Though autodidacts like bin Laden can issue a fatwa, he and his audience are well aware that it will lack authority. It is better, if at all possible, to find a fully qualified alim, untainted by connections with the state, who can provide the requisite opinion or endorsement. So, when, in the summer of 2001, bin Laden was criticized by the extremists of the Takfir wal Hijra strand within militant Salafism, he asked Omar Abu Omar, the Jordanian Palestinian scholar better known as Abu Qutada, for a definitive fatwa. Qutada has impeccable traditional and modern Salafist credentials and had acted as the in-house alim to radical groups, particularly in Algeria, from his base in northwest London since 1994. The basis for the Takfiris’ criticism was that bin Laden supported, and was protected by, the Taliban who themselves were ‘apostate’ because they wanted to be recognized by the United Nations, a kufr organization. Abu Qutada decided that the Takfiris were in error. His fatwa, running to sixty-eight pages of closely written Arabic, was widely circulated in Afghanistan, Pakistan and elsewhere. It pointed out that the Takfiris were declaring ‘very senior and important
movements include Hamas, the Taliban, the Muslim Brotherhood in Syria and Islamic Movement in Kurdistan’ as kufr. ‘Not just anyone can make such a decision, only Islamic scholars,’ Abu Qutada said, with no detectable irony. He then proceeded to bury the Takfiri position under an avalanche of textual references from the Qur’an, the hadith, their interpreters and sundry Islamic thinkers.
9
Qutada himself had become famous after issuing an opinion on an Algerian cleric’s fatwa in 1994, in which he backed the view that the killing of women and children by militants in Algeria was justified.
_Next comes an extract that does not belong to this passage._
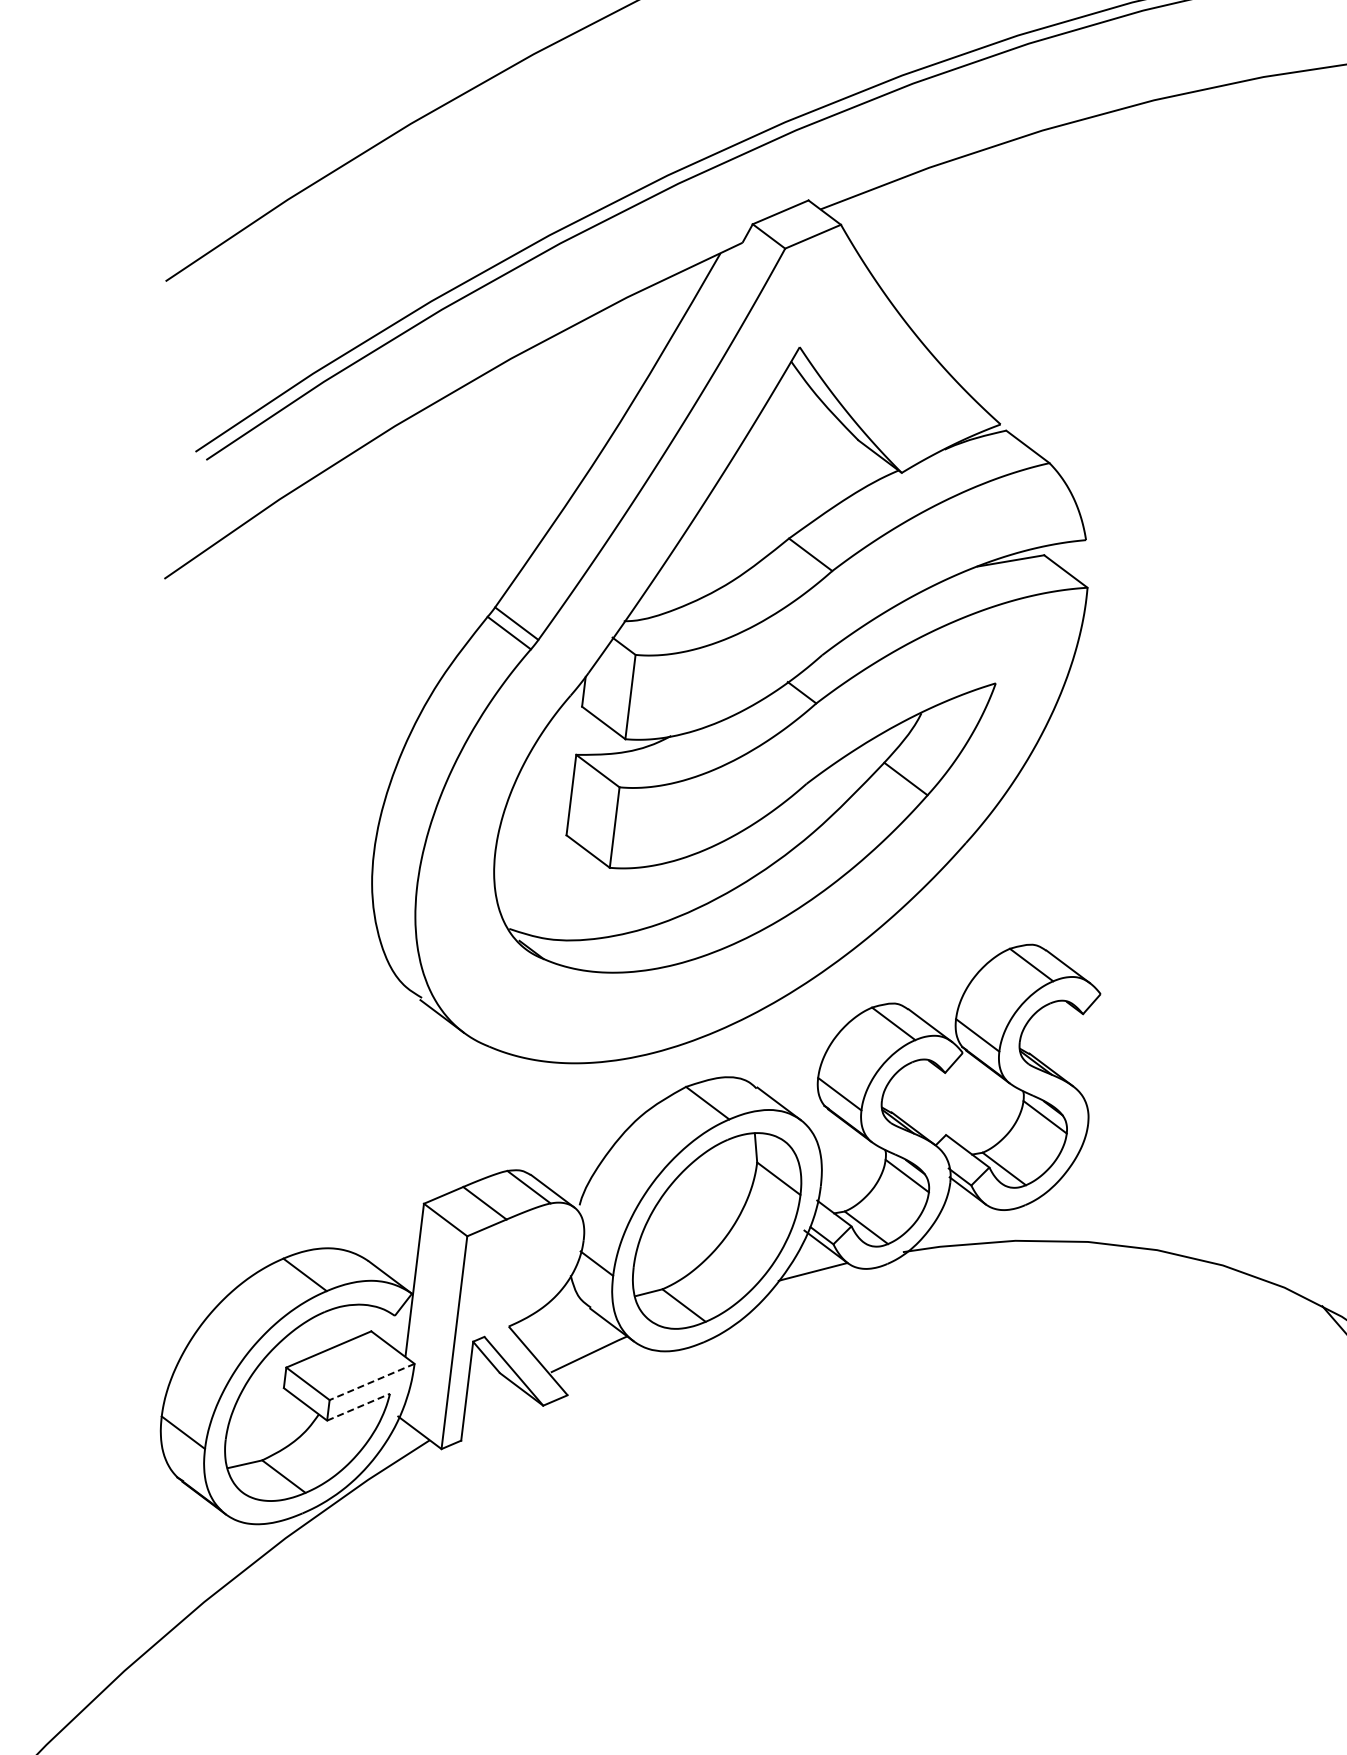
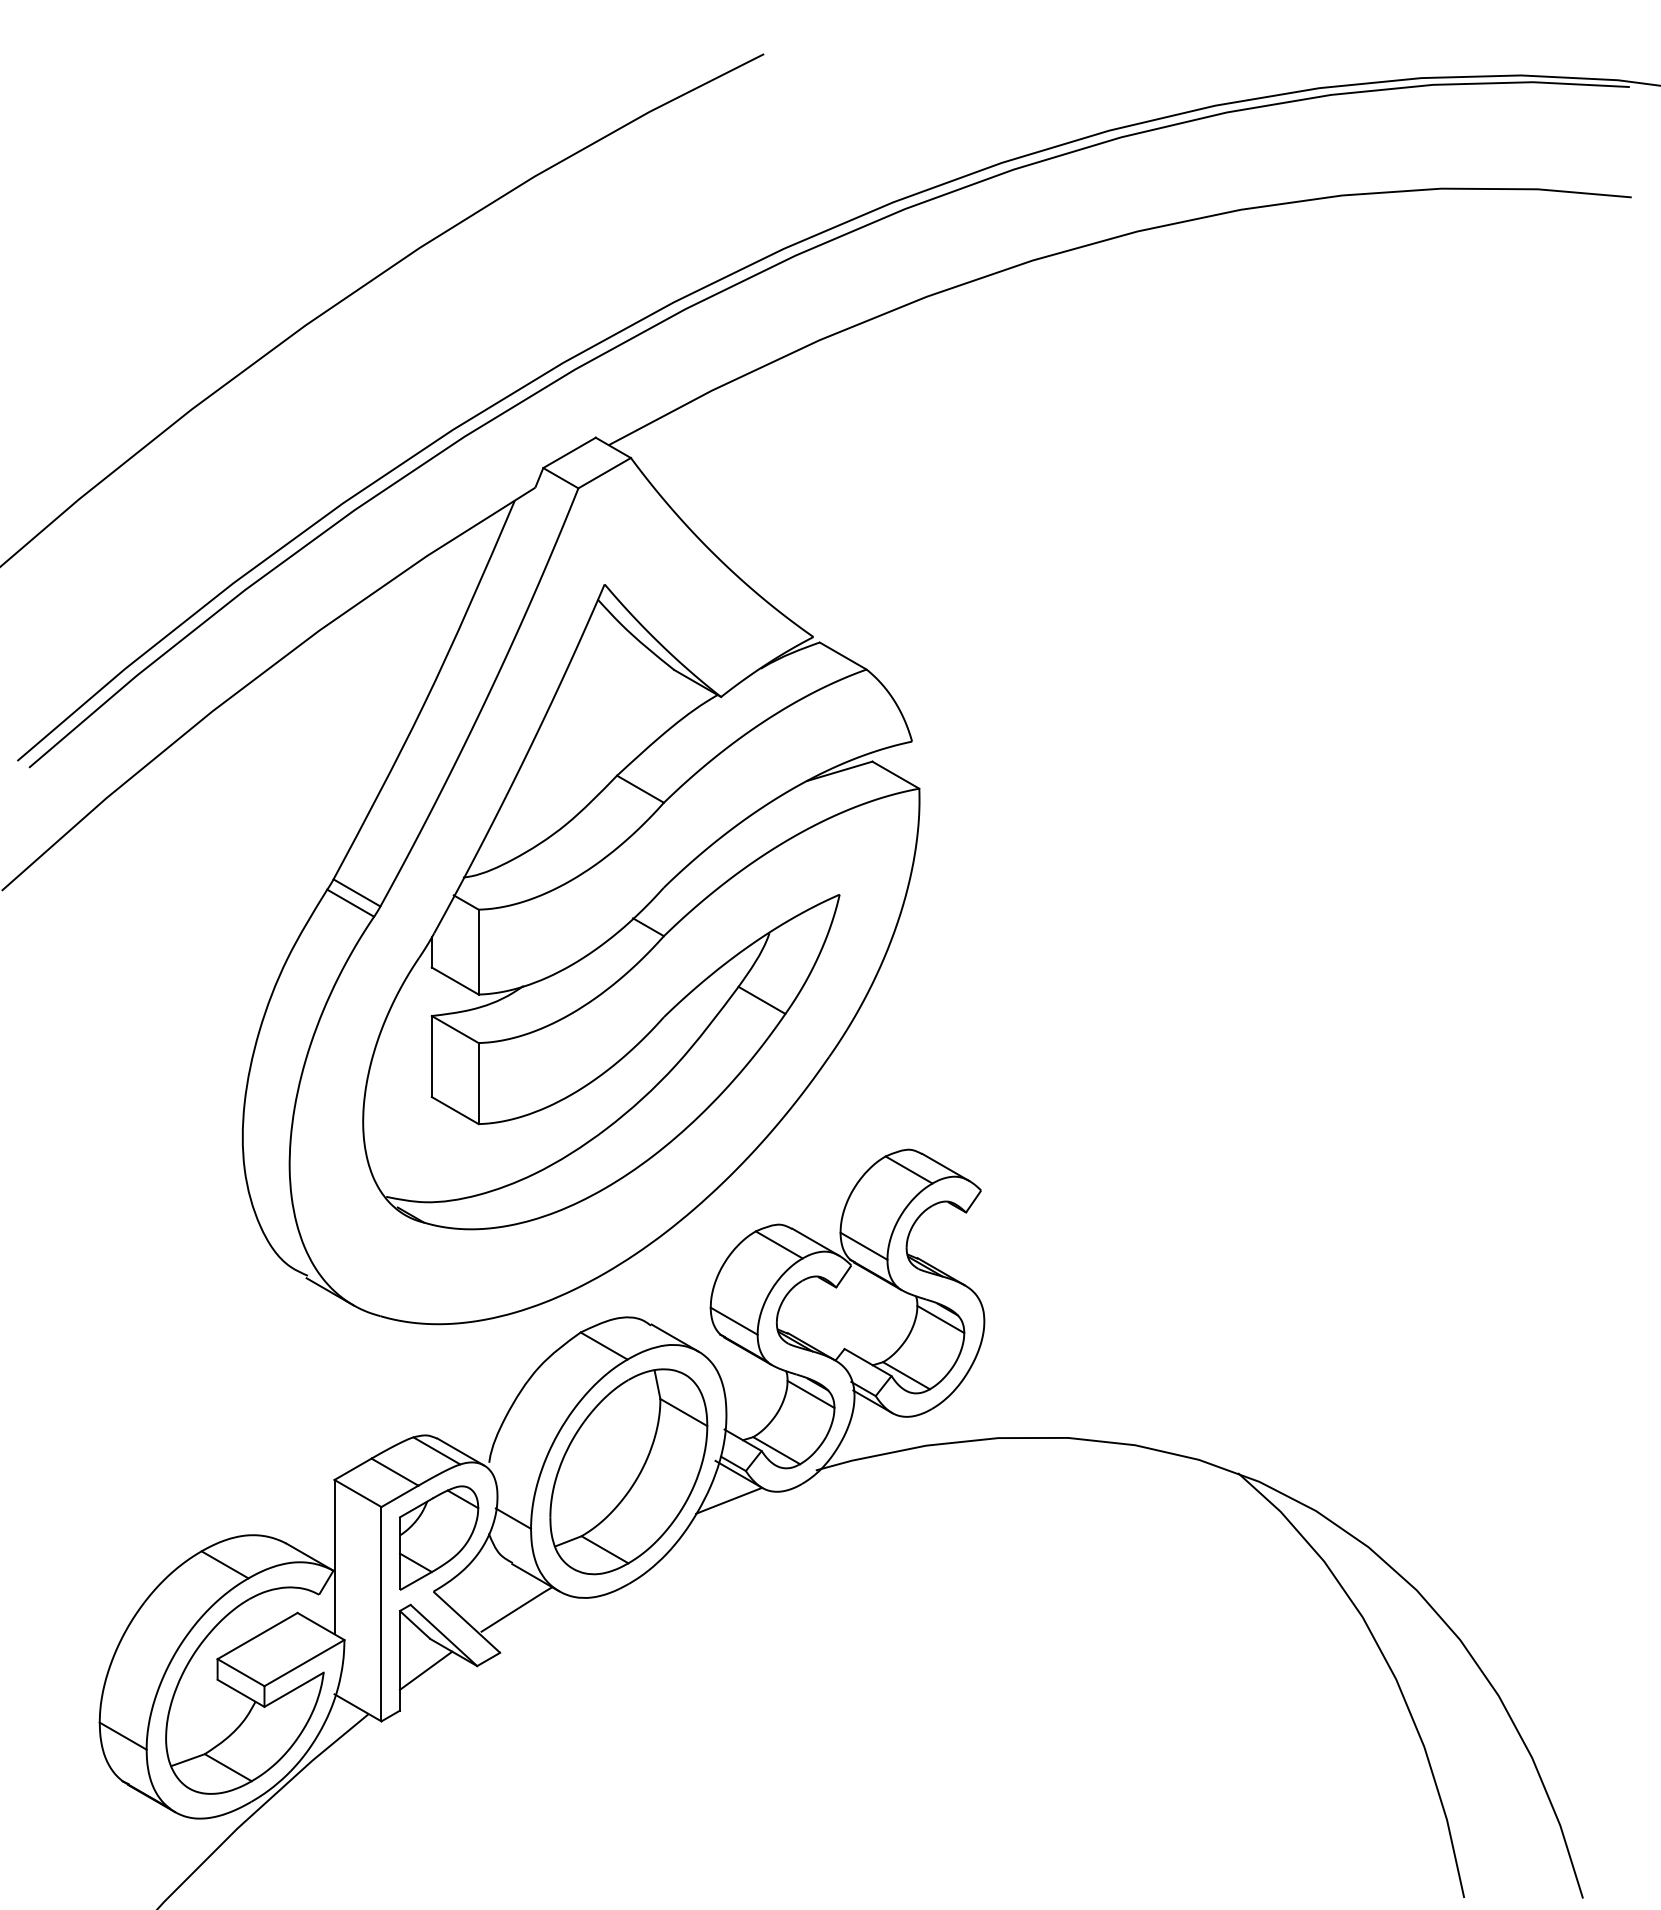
part: (521, 1273) -> (439, 1537), added
line: (372, 1382) -> (304, 1663), dashed -> solid
line: (491, 1403) -> (425, 1670), added
line: (359, 1406) -> (294, 1689), dashed -> solid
Extreme literalism, and a consequently fierce demand for fatwas, is typical of many modern Islamic activists. Every group needs its own ulema. Most set up their own fatwa committee, staffed by senior members of the organization whose task is to pronounce on the legality or otherwise of any projected action. Often the committee, its members not usually particularly learned themselves, refers to a particular authority for definitive answers. For the al-Gamaa al-Islamiyya, that authority was Sheikh Abdel Omar Rahman. He was able to counter the slew of fatwas issued against the militants by ulema from the al-Azhar establishment in Egypt in the 1980s. According to French intelligence, telephone monitoring of Islamic militant cells in 1999 and 2000 revealed that more calls were made about minor points of Islamic observance than the terrorist activity the cell members were supposed to be engaged in. Chechen fighters have requested fatwas on the legality of telling hostages they were to be released and then killing them, even after the actual murders.
10
In March 2000, the Lashkar Jihad group in Indonesia applied to Sheikh Moqbul al-Wadai’l at the al-Dammaj school in the Yemen to justify a campaign, backed by the Indonesian military, of ethnic cleansing. ‘The Christians have fanned the fires of conflict,’ the 70-year-old sheikh told them. ‘They have massacred more than 5,000 Muslims. That is why you, honourable people of one faith, must call all to total jihad and expel all the enemies of Allah.’